I called my sister's apartment and she answered. That's another New York thing – you never know who will be where, when. She was home and sleeping late. I practically yelled at her to turn on the TV and that I was 60-something blocks away and I was walking toward her apartment.

Another New York moment presented itself within a few blocks. I saw a yellow taxi cab pull over right in front of me. If you know anything about taxi cab karma, this unlikely scene was akin to a miracle. Two tearful women hugged in the back seat and one of them got out. I ran to the open door and stuck my head in. “Are you OK?” I sympathetically asked the young woman inside. I talked my way into the cab.

At the end, the driver was willing to take me all the way to my sister's street. I gave him $40 for a $12 ride and actually said to him, “God bless you.” It always feels corny to say that to someone, but I really meant it.

Afterward, it became a joke among my family that only Garine could have actually gotten a cab on 9/11!

My sister and I, along with with millions of others, spent the next two days waiting and watching and trying to make phone calls. There were no cars on the streets, no transportation in or out of the city, no airplanes overhead. It was strangely quiet. There were a lot of talking heads and patriotic songs on the TV. It was two days later that the trains began to run again and I got home to my husband and kids.

The trains were full. There were a couple of men in our car who were covered with white soot, first responders finally taking a break, and telling us what they had seen at ground zero. The rest of us asked questions with wide eyes.

As the train came into my station, I saw my family on the platform through the car window. My two toddler daughters stood on top of a bench, clutching little American flags in their tiny hands.

I had been keeping it together up until that moment. That's when I cried. There is nothing like your own children to make you lose it.

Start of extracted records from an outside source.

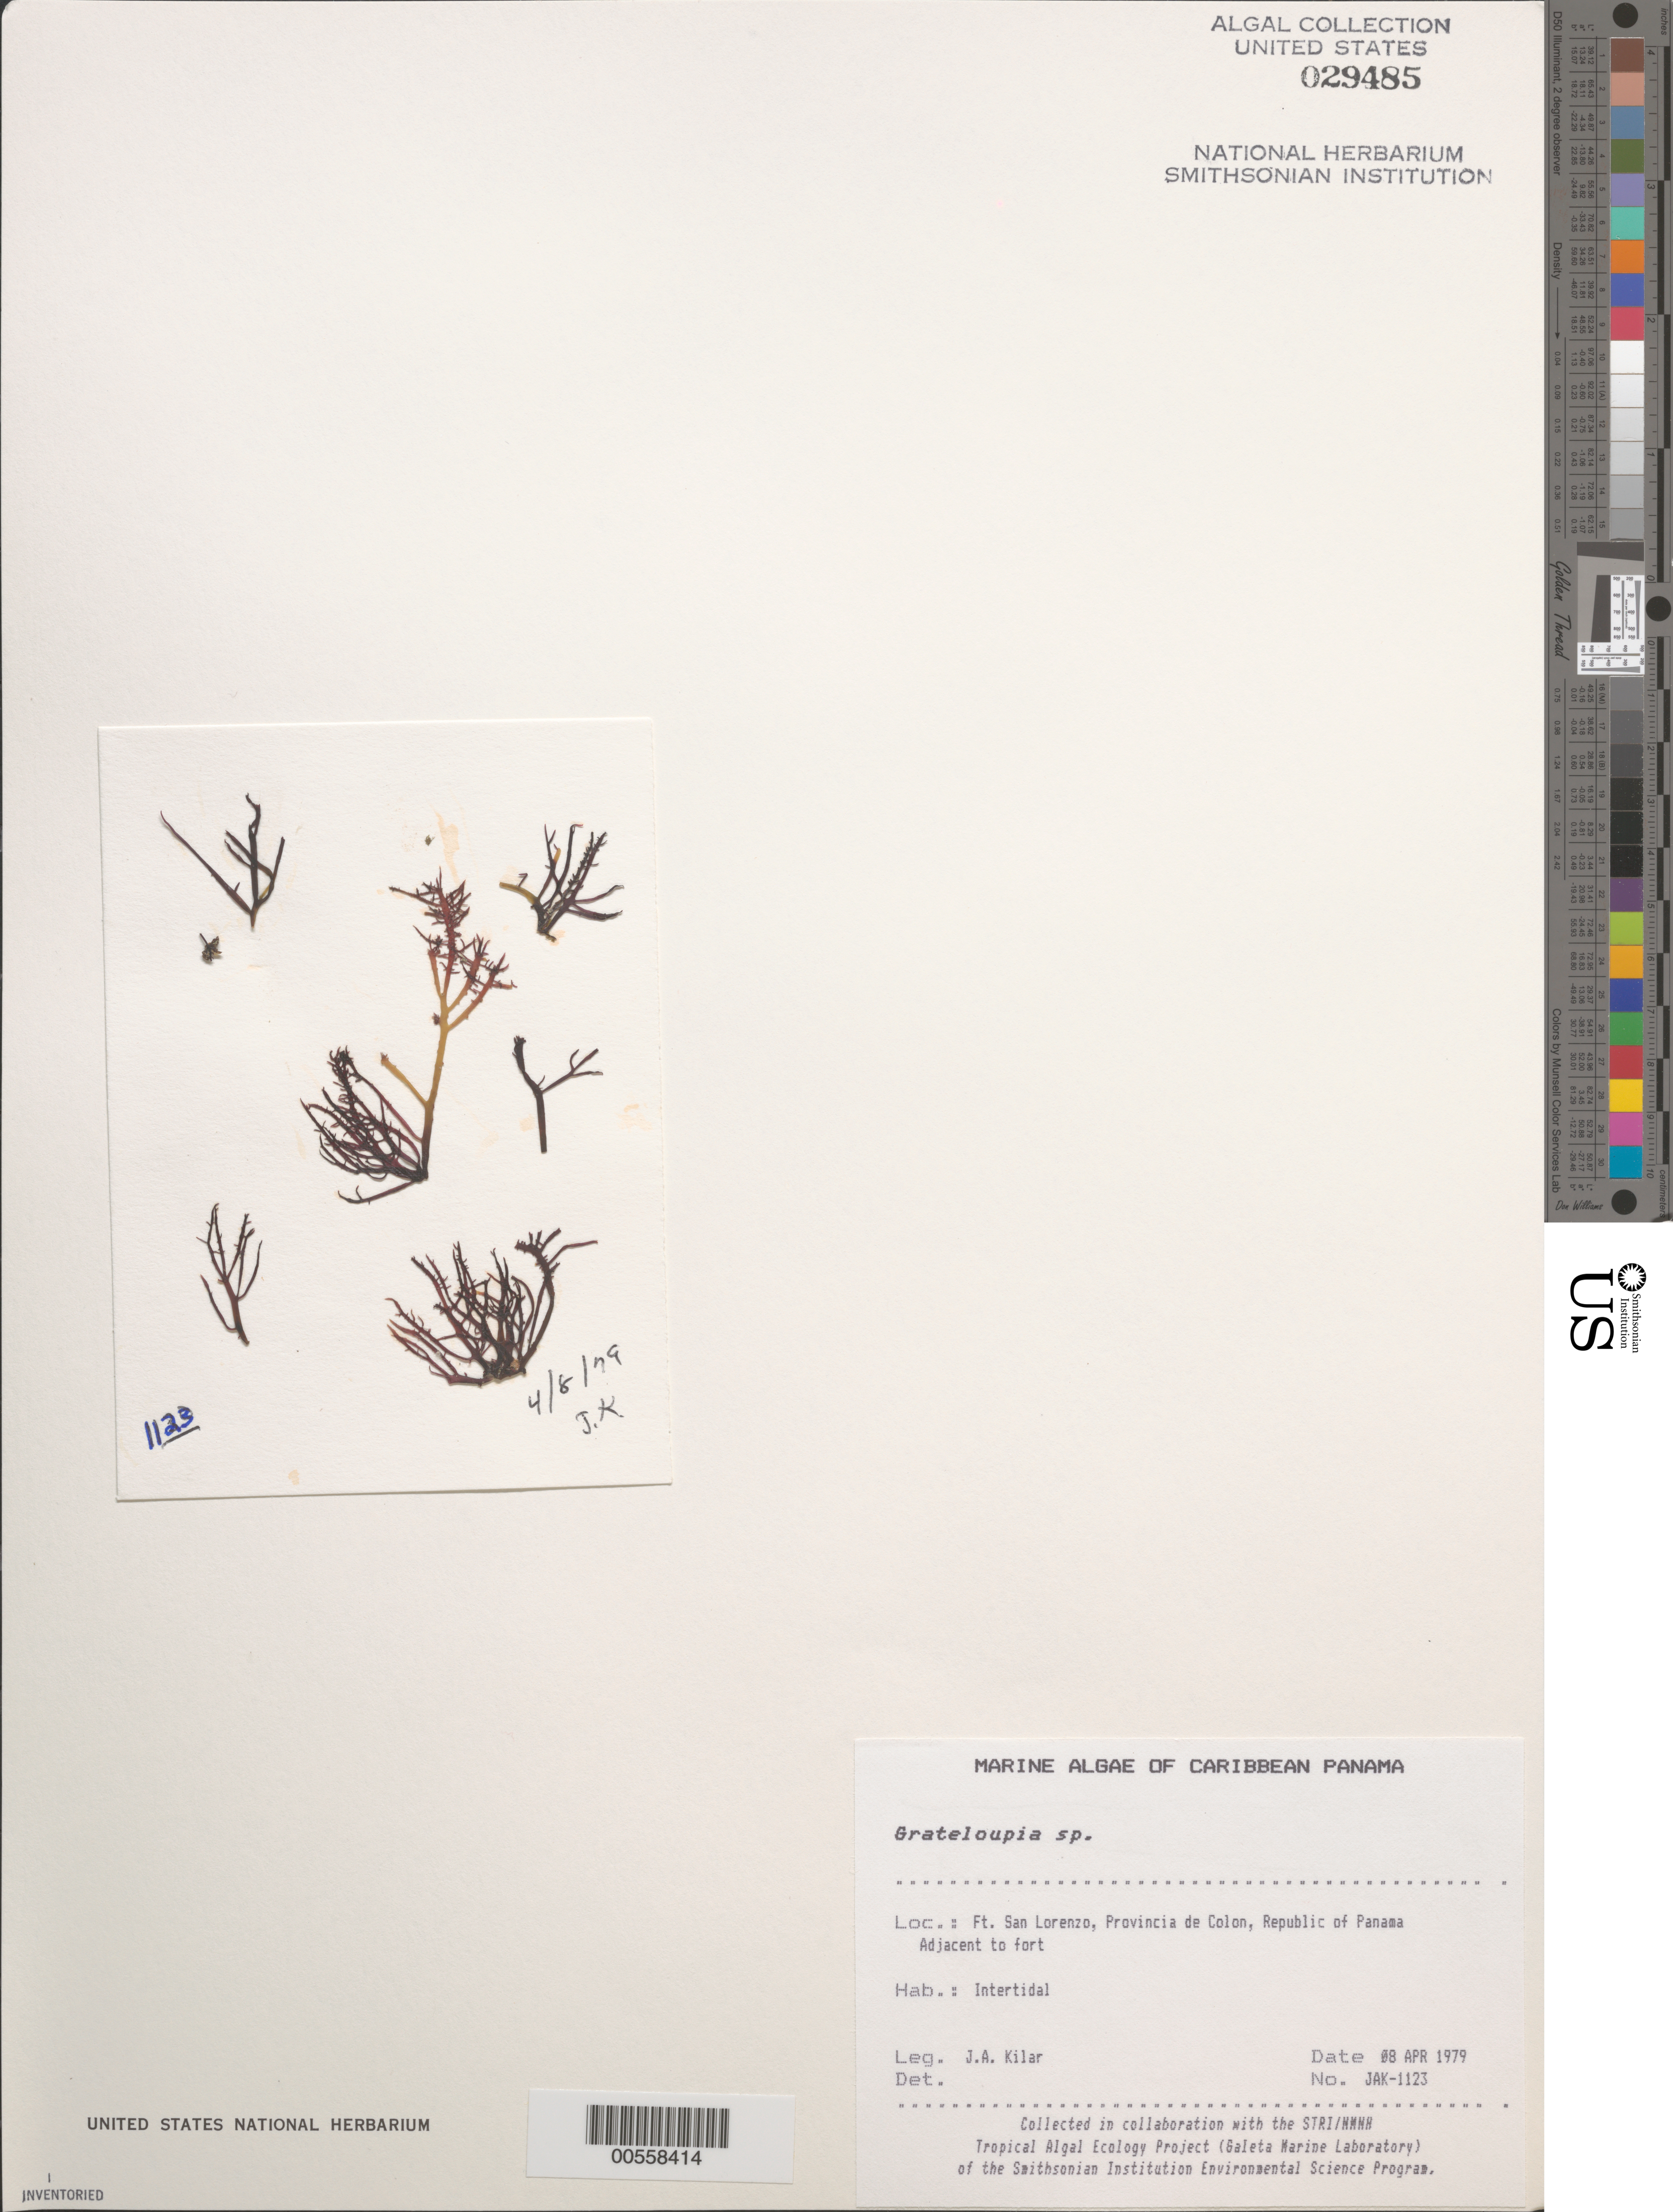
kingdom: Plantae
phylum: Rhodophyta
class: Florideophyceae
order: Halymeniales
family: Halymeniaceae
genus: Grateloupia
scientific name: Grateloupia sp.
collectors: J. A. Kilar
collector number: JAK-1123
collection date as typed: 08 Apr 1979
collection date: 1979-04-08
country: Panama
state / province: Colón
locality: Fort San Lorenzo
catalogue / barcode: US 29485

The family planning discussions that my husband and I had been having all came crashing into my head. The events of 9/11 shoved me off the fence and firmly onto the side of expanding the family. It's hard to explain why, especially since the same event did the opposite for many of my friends who had been planning on having more children and decided not to.

In my way of thinking, I felt that I had more love to give and to spread around and that love was exactly the thing that we would need in the future. Of course, I didn't know then just how much we would need, but I think I'm doing my part as well as I can.

Ten years later, things are not horrible, but not great. My family went through a lot of ups and downs in the last decade. Politically and economically, America is in a big mess, but the wars are not on our streets.

There are moments that I do feel the overwhelm of having three kids and trying to make it in this post 9/11 world. The fact that I am one of the statistics of the underemployed doesn't help. That marketing job eventually disappeared and now that whole department is only two people.

Maybe I don't have all the things that I want, but the bottom line is that whenever I see my husband kicking a soccer ball with the kids, I know it's good. Whenever I see one of my daughters lean toward my son's ear to whisper something funny, I know, at least my little part of the world has some extra light. Whenever I need a hug, I get one.